The balance of the note payable consists of the following:
March 31, 2017 | September 30, 2016 | ||||||
Principal | $ | 389,261 | $ | 396,613 | |||
Accrued interest | 3,480 | 1,161 | |||||
392,741 | 397,774 | ||||||
Less current portion | (392,741 | ) | (22,490 | ) | |||
$ | — | $ | 375,284 |
The entire amount of unpaid principal and interest was paid at the time of the sale of the property closing (See Note 7 regarding subsequent events).
Due from related party - Rancho Caymus, LLC
Rancho Caymus, LLC is owned by Rancho Caymus Holdings, LLC (50%) and George Altamura, Jr. (50%). Rancho Caymus Holdings, LLC is owned 100% by The Doctors Company.
The Company has been paying expenses on behalf of Rancho Caymus, LLC for the purpose of refurbishing Hotel Rutherford located at 1136 Rutherford Road, Rutherford CA. During the six months ended March 31, 2017, and year ended September 30, 2016, approximately $665,000 and $2,727,000, respectively, was paid on behalf of Rancho Caymus, LLC, and $500,000 and $2,650,000, respectively was repaid to the Company.
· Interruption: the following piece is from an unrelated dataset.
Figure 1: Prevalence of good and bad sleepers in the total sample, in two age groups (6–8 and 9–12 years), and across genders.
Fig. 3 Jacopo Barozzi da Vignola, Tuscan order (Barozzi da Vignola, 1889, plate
The balance due from Rancho Caymus, LLC as of March 31, 2017 and September 30, 2016 was $1,045,179 and $880,455, respectively.
Due from related party - Manager
As of March 31, 2017, the Company has outstanding advances due from the manager in the amount of $10,011.
Rent expense – Members
During the six months ended March 31, 2017, the Company accrued rent expense totaling $600,000 to the members (see Note 7 regarding subsequent events).
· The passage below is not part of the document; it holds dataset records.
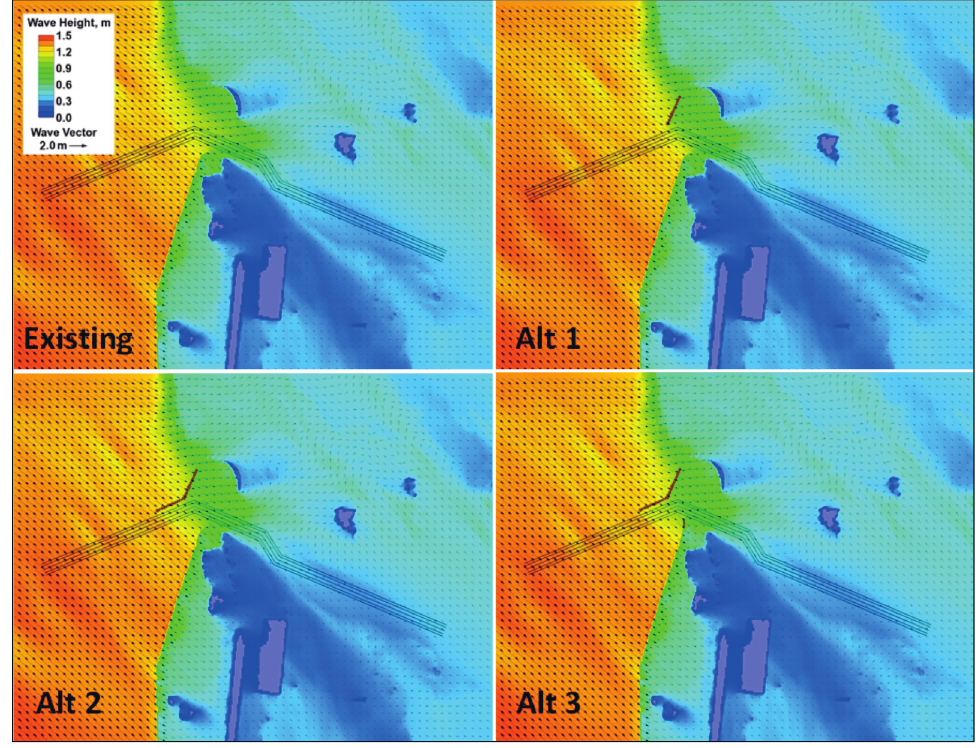
Figure 15. Example of model calculated wave heights in the west channel for the 50-year design winds from NW at 1.5 m water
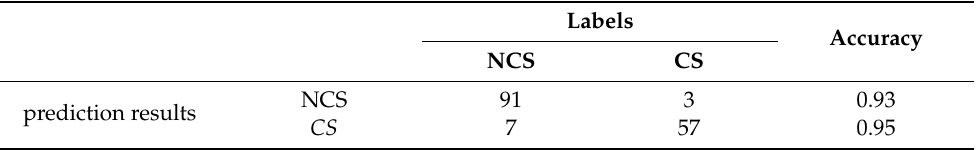
Table 15. Results of predicting the coping skills of older drivers based on behavior in preparing to start the car using random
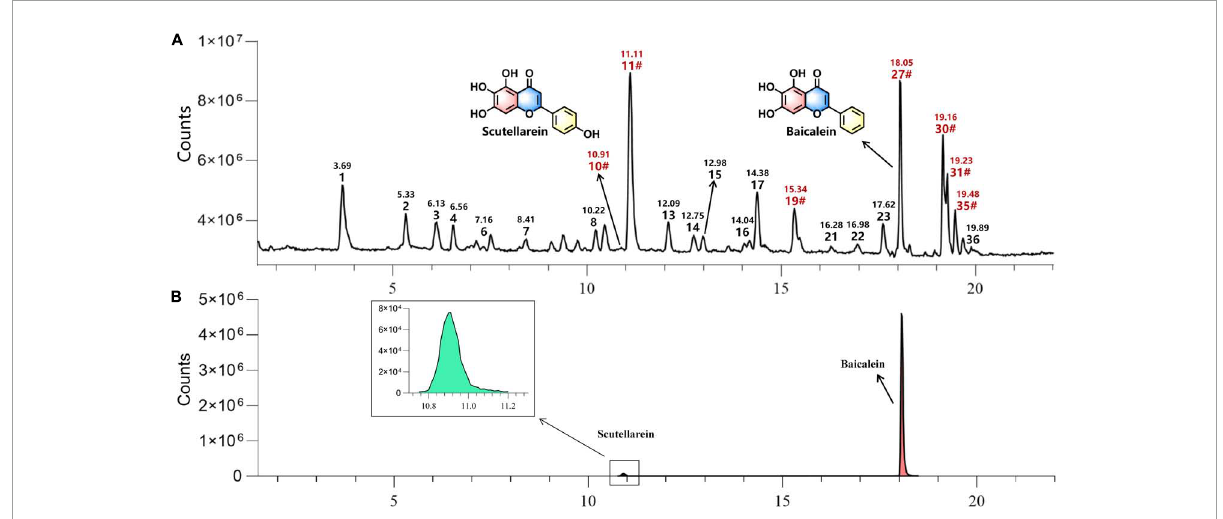
FIGURE6 The representative UHPLC-Q-TOF-MS chromatograms of extract of Scutellariae radix in negative mode The label of “#” indicated that compounds were confirmed by reference standards with indicated retention time. (A) Typical total ion chromatogram (TIC) of Scutellariae radix extract. (B) Typical extracted ion chromatogram (EIC) of scutellarein and baicalein in the extract of Scutellariae radix .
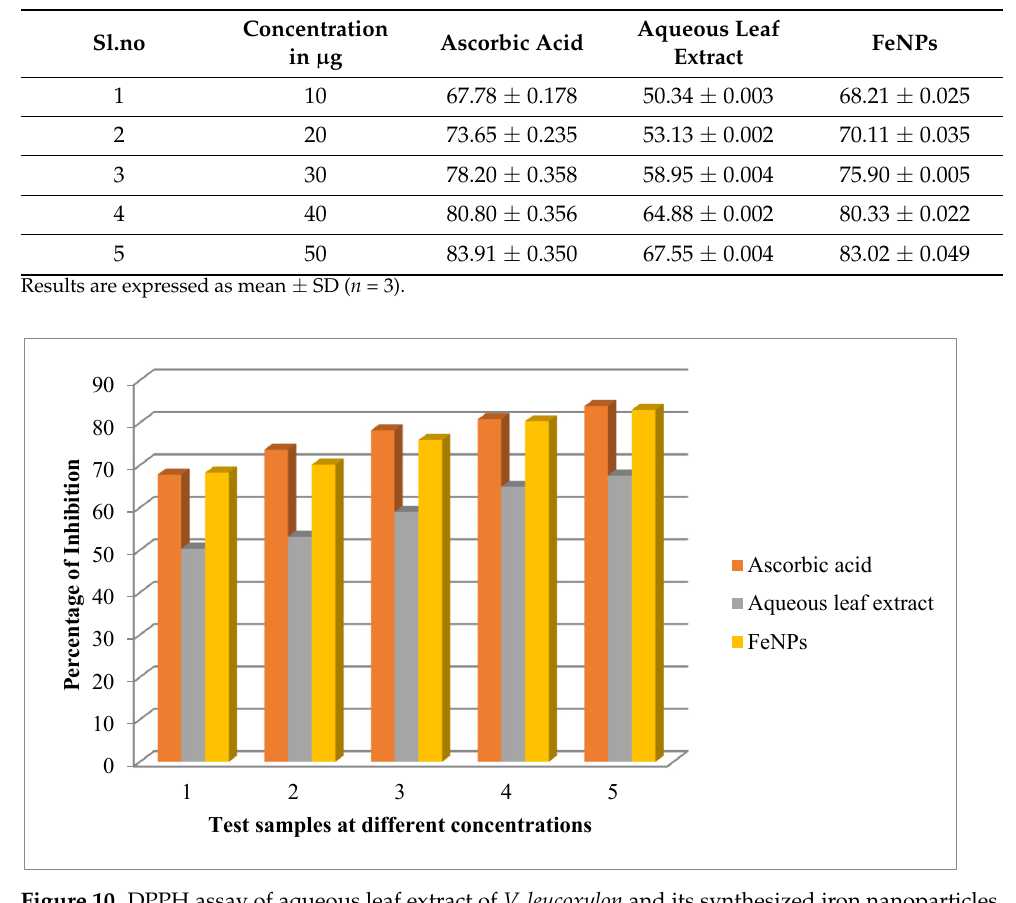
Figure 10. DPPH assay of aqueous leaf extract of V. leucoxylon and its synthesized iron nanoparticles. Redox reactions involving molybdenum and molybdenum ligand antioxidants can be quantified using the PM test. It entails a longer duration of incubation at a higher temperature, which alters the auto-oxidation reaction in the mixture. It directly measures the extracts’ lowering potency. At acidic pH, the reaction mixture creates a green phos- phomolybdeum colored complex, which is detected at 695 nm. The reducing activity of extracts and conventional drugs increased as concentrations increased. In the current inves- tigation, known amounts of aqueous leaf extracts of V. leucoxylon and its generated FeNPs, as well as ascorbic acid as a standard, were exposed to PM screening. Iron nanoparticles demonstrated greater action than aqueous leaf extracts of V. leucoxylon , while conventional ascorbic acid demonstrated the highest activity. (Table 5 and Figure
6. Concentration of Credit Risk
The Company maintains its cash in bank deposit accounts at a local financial institution. The balances, at times, exceed federally-insured limits. To date, the Company has not experienced any losses in such accounts.
7. Subsequent Events
The Company has evaluated subsequent events through February 20, 2018, the date on which the financial statements were available to be issued.
On January 13, 2017 and later amended effective February 28, 2017, a purchase and sale agreement was entered into for the sale of the hotel to Ashford Hospitality Prime Limited Partnership for the purchase price of $96,500,000. In accordance with the agreement, the purchase price shall be allocated $92,640,000 to the hotel real property and the balance of $3,860,000 to the personal property, including tangible and intangible property. The sale closed on May 11, 2017. As a result of the sale, all outstanding debt was paid off (see Note 5 regarding notes payable to TDC and Family and Note 2 regarding preferred distributions).
During April 2017, the outstanding rent payable to the members totaling $600,000 was paid.